Does Loser plus Loser plus Loser equal Winner?
Remarkably the answer is ‘potentially, yes’. Despite their recent hardships both Nokia and Dell have long been famed for hardware innovation (remember Dell’s Adamo (above), 5in Inspiron Duo and Streak or Nokia’s Communicator, N95 and more recently the 808 PureView?). Yes both are also known for their uninspired budget offerings, but the innovation is crucial to Microsoft’s fight to break into mobile and keep desktops and laptops appealing while budget roots mean both companies are experienced in manufacturing to scale and have ruthlessly efficient supply chains already in place.

Apple has long had these elements and it did no harm to Google picking up the manufacturing side of Motorola in its $12.5bn 2011 takeover deal to secure the company’s patents. This software and hardware setup now seems the minimum required to compete in the ruthless mega-corporate world of creating operating systems… at least if you want to be a major player.

Stats
But It’s Perilous

The trouble for Microsoft is while the Dell and Nokia deals get it back in the game, it is a game it is far from certain to win. At the same time Microsoft was announcing its Dell investment research company Canaccord Genuity revealed Apple and the Google-fuelled Samsung accounted for 103 per cent of the mobile phone industry’s profits. 103 per cent! How do you attain such a number? By including the losses of your rivals. Sony, Motorola and Nokia all finished the year in the red while LG and BlackBerry only broke even and HTC attained a lowly one per cent of market profits.

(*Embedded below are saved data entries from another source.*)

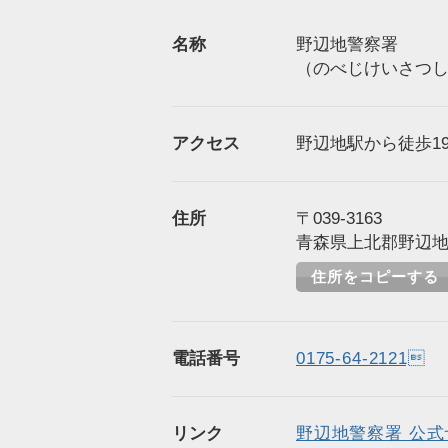
名称
野辺地警察署
（のべじけいさつ
アクセス
野辺地駅から徒歩19
住所
〒039-3163
青森県上北郡野辺地
住所をコピーする
電話番号
0175-64-2121
リンク
野辺地警察署 公式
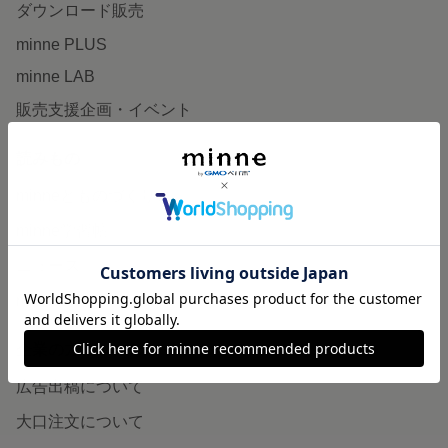
ダウンロード販売
minne PLUS
minne LAB
販売支援企画・イベント
読みもの
minneとものづくりと
minne学習帖
ニュース
minneの本
企業の方へ
広告出稿について
大口注文について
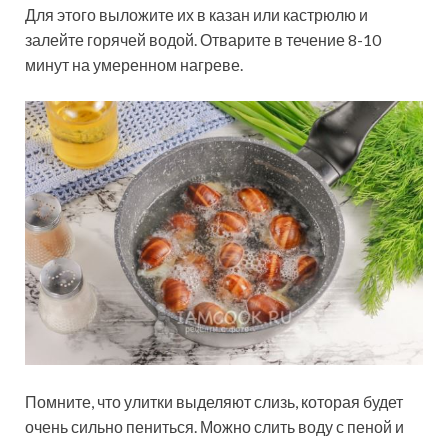
Для этого выложите их в казан или кастрюлю и
залейте горячей
водой. Отварите в течение 8-10
минут на умеренном нагреве.
Помните, что улитки выделяют слизь, которая будет
очень сильно пениться. Можно слить воду с пеной и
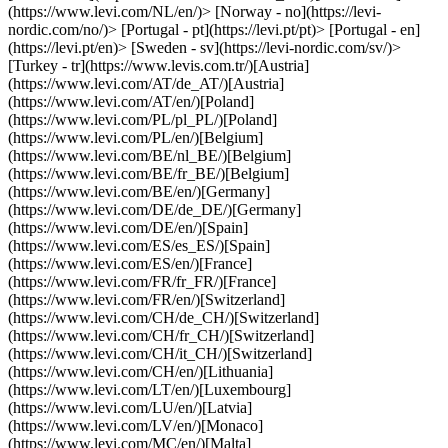
(https://www.levi.com/NL/en/)> [Norway - no](https://levi-
nordic.com/no/)> [Portugal - pt](https://levi.pt/pt)> [Portugal - en]
(https://levi.pt/en)> [Sweden - sv](https://levi-nordic.com/sv/)>
[Turkey - tr](https://www.levis.com.tr/)[Austria]
(https://www.levi.com/AT/de_AT/)[Austria]
(https://www.levi.com/AT/en/)[Poland]
(https://www.levi.com/PL/pl_PL/)[Poland]
(https://www.levi.com/PL/en/)[Belgium]
(https://www.levi.com/BE/nl_BE/)[Belgium]
(https://www.levi.com/BE/fr_BE/)[Belgium]
(https://www.levi.com/BE/en/)[Germany]
(https://www.levi.com/DE/de_DE/)[Germany]
(https://www.levi.com/DE/en/)[Spain]
(https://www.levi.com/ES/es_ES/)[Spain]
(https://www.levi.com/ES/en/)[France]
(https://www.levi.com/FR/fr_FR/)[France]
(https://www.levi.com/FR/en/)[Switzerland]
(https://www.levi.com/CH/de_CH/)[Switzerland]
(https://www.levi.com/CH/fr_CH/)[Switzerland]
(https://www.levi.com/CH/it_CH/)[Switzerland]
(https://www.levi.com/CH/en/)[Lithuania]
(https://www.levi.com/LT/en/)[Luxembourg]
(https://www.levi.com/LU/en/)[Latvia]
(https://www.levi.com/LV/en/)[Monaco]
(https://www.levi.com/MC/en/)[Malta]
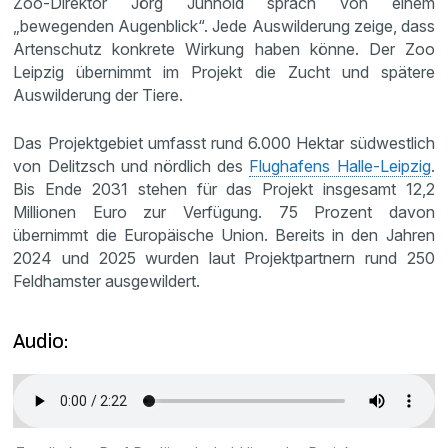
Zoo-Direktor Jörg Junhold sprach von einem
„bewegenden Augenblick“. Jede Auswilderung zeige, dass
Artenschutz konkrete Wirkung haben könne. Der Zoo
Leipzig übernimmt im Projekt die Zucht und spätere
Auswilderung der Tiere.
Das Projektgebiet umfasst rund 6.000 Hektar südwestlich
von Delitzsch und nördlich des
Flughafens Halle-Leipzig
.
Bis Ende 2031 stehen für das Projekt insgesamt 12,2
Millionen Euro zur Verfügung. 75 Prozent davon
übernimmt die Europäische Union. Bereits in den Jahren
2024 und 2025 wurden laut Projektpartnern rund 250
Feldhamster ausgewildert.
Audio:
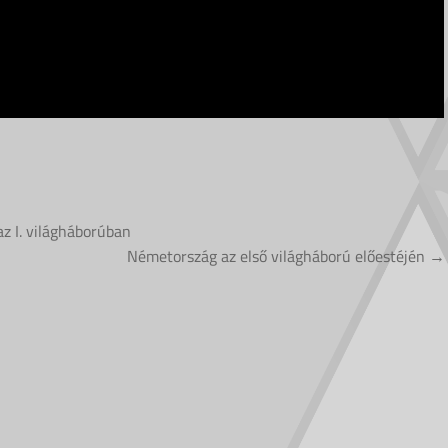
az I. világháborúban
Németország az első világháború előestéjén →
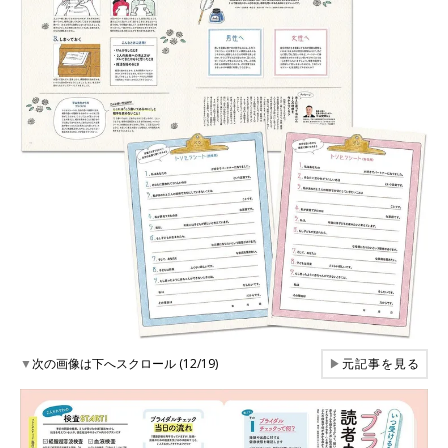
▼
次の画像は下へスクロール (12/19)
▶
元記事を見る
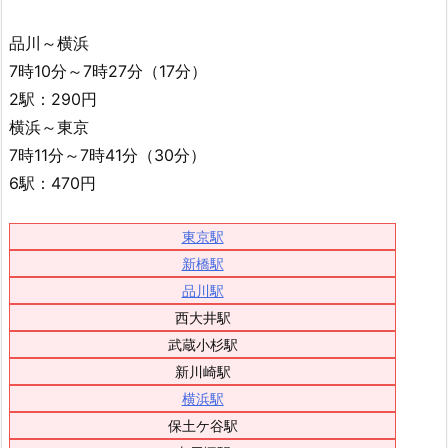
品川～横浜
7時10分～7時27分（17分）
2駅：290円
横浜～東京
7時11分～7時41分（30分）
6駅：470円
東京駅
新橋駅
品川駅
西大井駅
武蔵小杉駅
新川崎駅
横浜駅
保土ケ谷駅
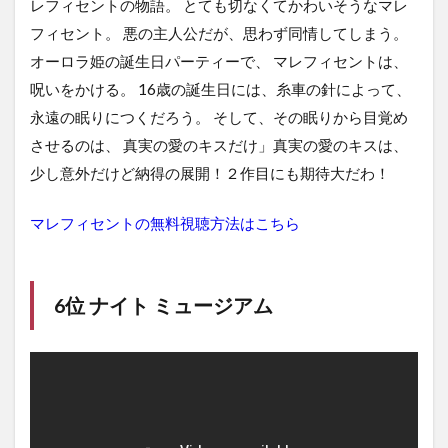
レフィセントの物語。 とても切なくてかわいそうなマレ
フィセント。 悪の主人公だが、思わず同情してしまう。
オーロラ姫の誕生日パーティーで、 マレフィセントは、
呪いをかける。 16歳の誕生日には、糸車の針によって、
永遠の眠りにつくだろう。 そして、その眠りから目覚め
させるのは、 真実の愛のキスだけ」真実の愛のキスは、
少し意外だけど納得の展開！２作目にも期待大だわ！
マレフィセントの無料視聴方法はこちら
6位 ナイト ミュージアム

If this wasn’t intimidating enough fellow researcher Canalys issued a separate report a day later saying Android and iOS accounted for 91.3 per cent of smartphone sales. This is slightly more than the famed 90 per cent figure Microsoft achieved in PCs and which proved unassailable… right up to the point people started asking whether they really wanted PCs. “The task is daunting to say the least,” said Canalys principle analyst Pete Cunningham.
Xbox
A third throw of the dice

Still if Nokia was throw one and Dell was throw two Microsoft still has another trick up its sleeve: the new Xbox. Again Apple and Google hover. Apple has taken major steps with the mobile gaming market and Android is inspiring innovative solutions like Nvidia’s Project Shield, but the Xbox remains the most fully realised. Inevitably the new Xbox will also have core ties to Windows Phone and Windows 8 which could prove the crucial tipping point in convincing potential customers to pick the Microsoft ecosystem and, as I have mentioned before, once you pick an ecosystem it is incredibly hard to get out.

Make no mistake, Microsoft is desperate. Buying the love and commitment first of a mobile phone maker then a PC and laptop specialist comes because it got into such a poor position it couldn’t guarantee affection if it gave them freewill. Now Microsoft has to fight a PC and post-PC offensive simultaneously, embrace the future yet protect the past, attack its rivals yet not alienate potential partners. And you know what? It might just pull it off.